Since this is number theory I believe you meant natural numbers N.

If $ N$ is divisible by 10, it is divisible by 100, so keep dividing through by 100 until it is not divisible by 10, so that we finally end up with $ N = 3000..0a$ or $ a000..003$, with $ a$ an integer, $ 1\le a\le 9$. If there are no 0's, then only $ 36$ works. Otherwise, assume there is at least 1 0 inbetween $ a$ and $ 3$. The only square residues mod 9 are $ 0,1,4,7$, so the only possible values of $ a$ are $ 6,7,1,4$ since $ N$ mod 9 is $ 3 + a$. mod 4, $ a000..003$ is congruent to 3, so is not a square. Therefore, the only possible candidates are $ 3000..01$, $ 3000..04$, $ 3000..06$, $ 3000..07$. However, the one ending in 6 and the one ending in 7 don't work mod 4, so only the first 2 are possible candidates. $ 3*10^{n} = x^2 - 1 = (x - 1)(x + 1)$, boring casework should rule this out, since $ gcd(x - 1,x + 1) = 1,2$, similarly for the other one, since $ gcd(x - 2,x + 2) = 1,2,4$, someone who is not as tired, or who enjoys doing such casework can complete the solution . Therefore $ 36*100^{n}$ are the only integers that satisfy it, for $ n$ being any integer $ \ge 0$.

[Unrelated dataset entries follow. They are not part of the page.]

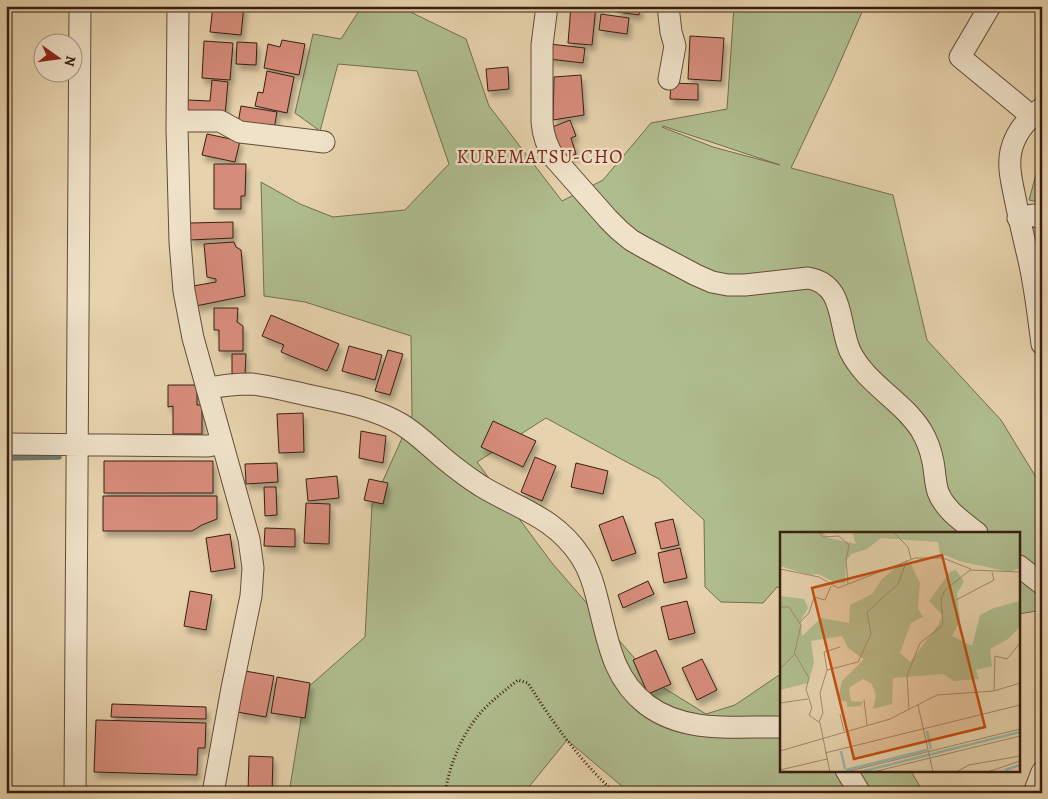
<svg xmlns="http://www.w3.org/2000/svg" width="1048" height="799" font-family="Alegreya,serif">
	<defs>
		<filter id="shadow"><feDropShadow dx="3" dy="5.5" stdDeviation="2.5" flood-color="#0004"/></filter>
	</defs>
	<rect width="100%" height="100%" fill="#e6d2ac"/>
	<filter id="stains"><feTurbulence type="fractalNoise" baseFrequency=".004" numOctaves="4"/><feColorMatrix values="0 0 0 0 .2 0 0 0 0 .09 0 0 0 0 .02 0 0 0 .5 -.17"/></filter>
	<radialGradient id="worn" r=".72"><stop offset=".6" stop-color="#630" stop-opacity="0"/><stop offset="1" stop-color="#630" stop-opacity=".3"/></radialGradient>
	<path fill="#afbd8e" stroke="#736e4f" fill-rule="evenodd" d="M362,6H398L466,39L489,106L562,201L603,180L651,123L727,109L734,6H859L862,12L831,83L791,168L893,195L927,340L1001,420L1042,487V610L1019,614V533H782V588L777,587L763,603L721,602L705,587L704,520L659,479L621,459L546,418L477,462L552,563L656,683L706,714L735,705L782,673V770H910L924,793H630L567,740L524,793H289L306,689L365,637L372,505L412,416L411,336L305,302L264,296L261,182L300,204L333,217L405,210L449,164L417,71L338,64L320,131L295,113L313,34L341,39ZM662,127L663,126L780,165L713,147Z
		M1042,152V203L1029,200Z"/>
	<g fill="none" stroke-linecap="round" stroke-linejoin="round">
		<path stroke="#707a6c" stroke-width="5.5" d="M6,458L59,457"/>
	</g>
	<path fill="#d68c7a" stroke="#371e10" filter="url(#shadow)" d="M213,6H244L241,35L210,32Z
		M571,6H596L592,45L568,43Z
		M618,6H640L639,15L617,12Z
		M601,14L629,18L627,34L599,30Z
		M690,36L724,38L721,81L688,79Z
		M282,40L305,44L299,75L264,68L268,44L280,47Z
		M204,41L233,43L230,80L202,78Z
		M237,42L257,43L256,65L236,64Z
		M550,44L585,48L583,63L549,59Z
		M508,67L509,89L488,91L486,69Z
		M267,71L294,77L287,113L255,106L258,92L263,93Z
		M581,75L584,115L553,120L554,77Z
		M212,80L228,82L225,115L187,111L188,100L210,101Z
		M671,83L698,84V100L670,99Z
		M241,106L277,112L274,129L238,123Z
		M570,120L576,136L571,138L576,154L561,161L550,128Z
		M207,134L240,141L235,162L202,155Z
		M214,164H246L245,196H241V209H214Z
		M233,222V238L190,240V223Z
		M234,242L236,247L241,250L245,296L196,306L193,286L216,282V279L207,277L204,244Z
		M214,308H238L237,322L243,326V351H219V330H214Z
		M271,315L339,344L327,371L281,352L284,345L262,336Z
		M349,346L382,355L375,380L342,371Z
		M388,350L403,354L390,395L375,391Z
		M232,354H246L245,374H232Z
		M168,385H197V405H202V434H173V406L168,407Z
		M303,413L304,452L279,453L277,414Z
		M493,421L536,441L523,467L481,447Z
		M361,431L386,436L383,463L359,458Z
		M535,457L556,466L542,501L521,492Z
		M104,461H213V493H104Z
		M277,463L278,482L246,484L245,464Z
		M576,463L608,471L603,494L571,487Z
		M337,476L339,498L308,501L306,479Z
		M369,479L388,483L383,504L364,500Z
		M264,487H276L277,515L265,516Z
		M103,496H217V519L202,525L192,531H103Z
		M306,503L330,504L329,544L304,543Z
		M623,516L636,553L612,561L599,525Z
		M673,519L679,545L661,549L655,523Z
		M265,528L295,529V547L264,546Z
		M230,534L235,568L211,572L206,538Z
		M680,548L687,578L664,583L658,553Z
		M648,581L654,594L623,608L618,595Z
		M190,591L212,595L206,630L184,626Z
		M687,601L695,633L669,640L661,607Z
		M656,650L671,684L648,694L633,660Z
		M702,659L717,690L697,700L682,668Z
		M245,671L274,676L266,717L237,712Z
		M277,677L310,683L305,718L271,713Z
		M112,704L206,707V719L111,717Z
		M96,720L206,723L205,748H198L197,775L94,772Z
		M249,756L273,757L272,793H248Z
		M89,790L187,793H89Z"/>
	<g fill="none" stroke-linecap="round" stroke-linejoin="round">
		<defs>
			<path id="minor" d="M178,6L177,129L180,242L184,291L193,338L249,539L253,568L251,596L232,688L213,793
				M547,6L542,45V122C543,136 547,147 555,159L608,219L619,230L631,240L645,248L696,275L712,282L728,285H745L808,278C845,284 838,324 850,351C866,384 902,400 921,430C927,440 931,451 933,462C935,472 935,483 938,492C945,510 962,521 977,533
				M668,6L671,32L675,46L669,79
				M990,6L960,57L1023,109L1031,117
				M1042,108C1027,119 1015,133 1011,151C1008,165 1011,179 1014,193C1018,214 1023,235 1028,256C1035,285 1038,314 1042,344
				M178,121H220L240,132L324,142
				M1018,218L1033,215L1042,219
				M207,389C222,385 237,384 252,384C270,386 289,391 307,395C339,402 372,407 401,424C416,433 428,445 442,457C454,467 467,477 481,486C519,509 555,517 581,557C590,571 594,586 598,602C608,642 613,679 647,705C686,734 736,726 782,727
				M6,444L208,446L222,443
				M1019,566L1042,584
				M846,770L860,793
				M75,793L80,6
				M1034,793L1042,772"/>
		</defs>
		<use href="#minor" stroke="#634b37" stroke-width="23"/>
		<path stroke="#371e10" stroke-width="3" stroke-dasharray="1 2.5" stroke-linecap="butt" d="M445,793C450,763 462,734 482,711C493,700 505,690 518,680L528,683C553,723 580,761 615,793"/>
		<use href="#minor" stroke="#efe2c9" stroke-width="21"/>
	</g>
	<g text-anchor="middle" stroke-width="4.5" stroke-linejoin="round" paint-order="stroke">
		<g font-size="19" letter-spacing="1" fill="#7a1f14" stroke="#efe2c9">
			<text x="540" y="163">KUREMATSU-CHO</text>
		</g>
	</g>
	<g transform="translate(780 532)">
		<rect width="240" height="240" fill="#e6d2ac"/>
		<path d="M0,0H42L49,6L76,12L72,0H240V36L230,40L179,29L160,21L158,10L101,6L87,17L71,22L66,29L65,51H56L38,42L29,43L0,34ZM120,32H131L140,51L138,76L143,85L131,91L120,121L130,130L159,92L162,83L149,69L170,40L176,38L184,50L177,61L180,88L172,104L192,114L200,83L214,76L240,69V95L228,107L210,117L212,134L196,138L199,147L174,149L163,142L113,146L112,172L93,177L96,164L92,152L83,147L69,156L71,169L83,170L81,174L67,175V170L58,167L62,149L84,127L68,116L62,104L31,109L34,131L28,151L0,158V64L24,67L28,76L21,88L22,104L41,86L69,91L70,73L92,62L102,47Z" fill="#afbd8e"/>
		<path fill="none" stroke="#96b8a9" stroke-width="2.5" d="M147,199L151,217M61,219L65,237M66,238L147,218M225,238L240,233M80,240L240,200"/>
		<path fill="none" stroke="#a08a6e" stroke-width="1" d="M38,0L43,5L59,4L69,13L66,28L68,52M113,0L128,15L131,27M0,37L39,45L58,56L135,26H163L191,37M176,68L214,48L212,40M0,75H9L21,93L14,123L0,137M20,90L29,81L34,65L45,68L51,54M15,122L29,146L26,157L32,176L29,183L40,191L50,240M47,138L78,130L91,102L87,80L118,52L127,28M214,159L215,124L227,127L240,111M84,168L87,193M0,171L28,167M138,173L153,240M129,177L127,144L140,111L163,93L161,67L165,58L190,38L240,40M60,182L64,199M39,190L43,181L40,161L47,138L44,120L60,115M0,219L110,187L157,163L214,159L240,151M45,221L240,173M0,238L47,227M66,240L240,197M93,240L240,204M176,240L189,233L240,224M207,240L240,229"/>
		<path fill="#c54d0d" fill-opacity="0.15" stroke="#c54d0d" stroke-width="2.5" d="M162,23L205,195L74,227L32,56Z"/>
		<rect width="240" height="240" fill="none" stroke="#371e10" stroke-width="2.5"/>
	</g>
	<rect width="1048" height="799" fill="none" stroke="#e6d2ac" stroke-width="25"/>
	<rect x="8" y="8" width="1033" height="784" fill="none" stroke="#371e10" stroke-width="2.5"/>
	<rect x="12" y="12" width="1023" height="774" fill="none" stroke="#371e10"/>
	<g transform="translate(58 58) rotate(104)"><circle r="24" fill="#efe2c9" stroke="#a5947f"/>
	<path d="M0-4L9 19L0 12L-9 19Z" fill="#8f2418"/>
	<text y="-8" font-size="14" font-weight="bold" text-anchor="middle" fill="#371e10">N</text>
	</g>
	<rect width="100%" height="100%" filter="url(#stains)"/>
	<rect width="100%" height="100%" fill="url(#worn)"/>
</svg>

Rofler wrote: $ 3*10^{n} = x^2 - 1 = (x - 1)(x + 1)$, boring casework should rule this out, since $ gcd(x - 1,x + 1) = 1,2$, similarly for the other one, since $ gcd(x - 2,x + 2) = 1,2,4$, someone who is not as tired, or who enjoys doing such casework can complete the solution . I solved this recently. Started the same way you did. I didn't use GCD but still completed the solution, don't know if this is correct, but here's what I did: $3 \cdot 10^n$ = (x-1)(x+1) or (x-2)(x+2), so I thought of splitting $2^n \cdot 3 \cdot 5^n$ into two sets of factors which are either 2 apart or 4 apart. Since they are 2 or 4 apart they both need to be even (or odd but that's not possible because the product would be odd) so I put a two into each of them. Now if we put a 5 into each of them then both numbers will be divisible by 10 and cannot be 2 or 4 apart, so that case does not work, therefore we need to put every single 5 into one of the factors, and that would leave it way larger than the other factor and therefore more than 2 or 4 apart (easy to prove). It feels too simple but it might work.